Posted by CLykins on November 6th, 2012

Who’s Got Next? is a weekly column by Chad Lykins, the RTC recruiting guru. Once a week he will bring you an overview of what’s going on in the complex world of recruiting, from who is signing where among the seniors to discussing the recruitments of the top uncommitted players in the country. We also encourage you to check out his contributions dedicated solely to Duke Basketball at Duke Hoop Blog. You can also follow Chad at his Twitter account @CLykinsBlog for up-to-date breaking news from the high school and college hoops scene. If you have any suggestions as to areas we are missing or different things you would like to see, please let us know at rushthecourt@yahoo.com.

Note: ESPN Recruiting used for all player rankings

Austin Nichols Stays Local, Picks Memphis

There’s no place like home. At least according to 6’8″ Briarcrest Christian (Tennessee) power forward Austin Nichols, who ended his college recruitment on Monday by committing to the hometown Memphis Tigers. The No. 12 ranked player in the class of 2013, Nichols will join an already loaded recruiting class that includes fellow ESPN 100 prospects small forward Kuran Iverson, small forward Nick King and point guard Rashawn Powell as well as three-star shooting guard Markel Crawford. He chose the Tigers over Auburn, Duke, Tennessee, Vanderbilt and Virginia.
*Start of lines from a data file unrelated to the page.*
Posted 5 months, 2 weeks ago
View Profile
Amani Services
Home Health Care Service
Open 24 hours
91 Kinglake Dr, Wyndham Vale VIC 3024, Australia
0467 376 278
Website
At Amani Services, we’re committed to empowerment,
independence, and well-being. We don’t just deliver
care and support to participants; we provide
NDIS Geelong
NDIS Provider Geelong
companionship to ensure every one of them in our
2013 No. 12 ranked prospect Austin Nichols completes a stellar recruiting class for Memphis

“At the end of the day, Austin wanted to stay at home and play with some talented guys who he knew very well,” said his father, Mark Nichols. Once back home after completing his last official visit to Auburn, Memphis head coach Josh Pastner showed up at the Nichols residence for one final recruiting pitch. Rumored by many to be fading down the stretch to the likes of Duke and long-time favorite Tennessee, Pastner never wilted and kept pushing to land what he considers a “future Memphis basketball icon.”
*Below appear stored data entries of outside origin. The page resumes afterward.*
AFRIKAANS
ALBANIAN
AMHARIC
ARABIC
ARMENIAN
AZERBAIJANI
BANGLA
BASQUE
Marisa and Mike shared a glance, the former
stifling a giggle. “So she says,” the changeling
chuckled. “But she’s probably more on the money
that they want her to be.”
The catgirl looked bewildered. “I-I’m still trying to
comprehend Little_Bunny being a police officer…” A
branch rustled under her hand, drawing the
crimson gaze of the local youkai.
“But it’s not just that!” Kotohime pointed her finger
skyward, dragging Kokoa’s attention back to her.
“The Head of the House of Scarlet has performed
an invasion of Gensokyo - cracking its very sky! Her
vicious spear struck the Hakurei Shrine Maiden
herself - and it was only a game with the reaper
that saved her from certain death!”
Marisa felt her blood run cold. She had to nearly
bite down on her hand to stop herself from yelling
With his recruitment shut down for a week once Pastner made his last attempt, the Nichols family spent Sunday night pondering the important decision. Mark Nichols then presented Austin with a 58-page report from KenPom.com to review advanced statistics of each of the six teams he was considering. The innovative approach factored into Nichols selecting the Tigers, which was decided as the perfect place for his future. The allure of playing in the area he grew up and in front of family and friends at the collegiate level proved to be all he could have ever wished for. “I’m just honored, I can’t even explain it,” Nichols said. He intends on signing his national letter of intent during the early signing period, which runs from November 14-21.